Exercise prompt
In the entries below, repeat only the lines between those holding "focal_mm: 2.35" and "focal_mm: 3.3", inclusive. Leave pictures out.

Excerpted data
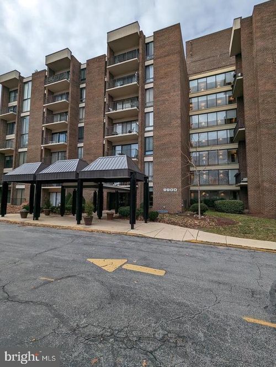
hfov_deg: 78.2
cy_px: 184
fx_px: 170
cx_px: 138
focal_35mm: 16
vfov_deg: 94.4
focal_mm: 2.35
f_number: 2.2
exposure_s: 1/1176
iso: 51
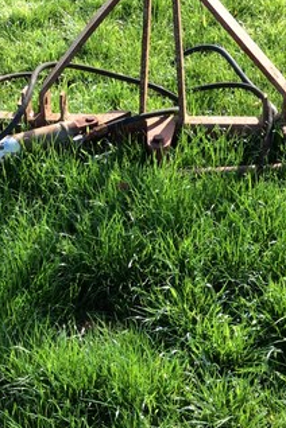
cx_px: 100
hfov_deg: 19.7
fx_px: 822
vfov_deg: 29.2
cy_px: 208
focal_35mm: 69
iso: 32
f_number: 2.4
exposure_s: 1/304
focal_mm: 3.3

---

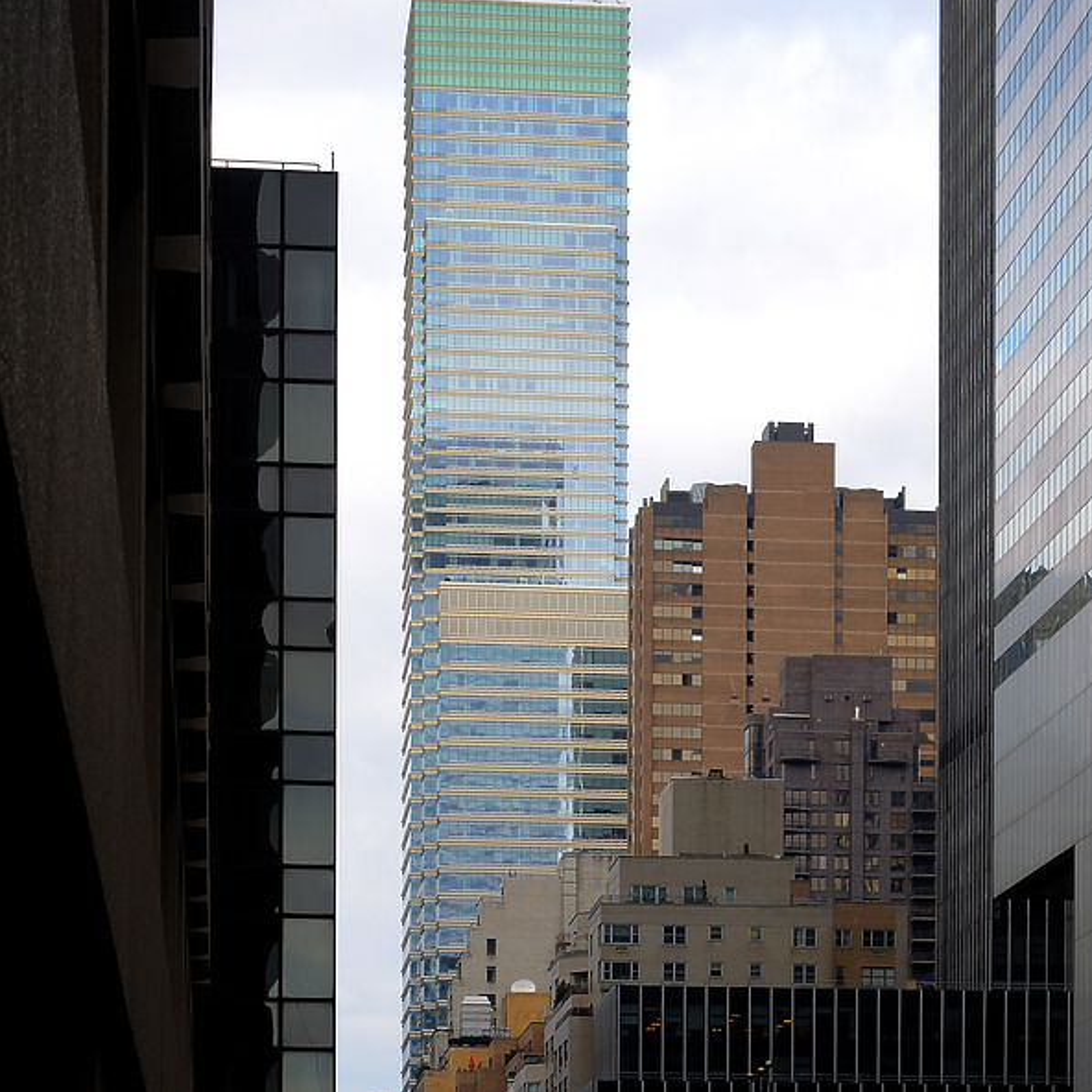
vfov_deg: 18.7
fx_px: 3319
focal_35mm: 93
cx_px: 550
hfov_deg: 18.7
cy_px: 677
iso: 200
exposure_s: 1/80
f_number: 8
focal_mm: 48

Solution to the exercise
focal_mm: 2.35
f_number: 2.2
exposure_s: 1/1176
iso: 51
cx_px: 100
hfov_deg: 19.7
fx_px: 822
vfov_deg: 29.2
cy_px: 208
focal_35mm: 69
iso: 32
f_number: 2.4
exposure_s: 1/304
focal_mm: 3.3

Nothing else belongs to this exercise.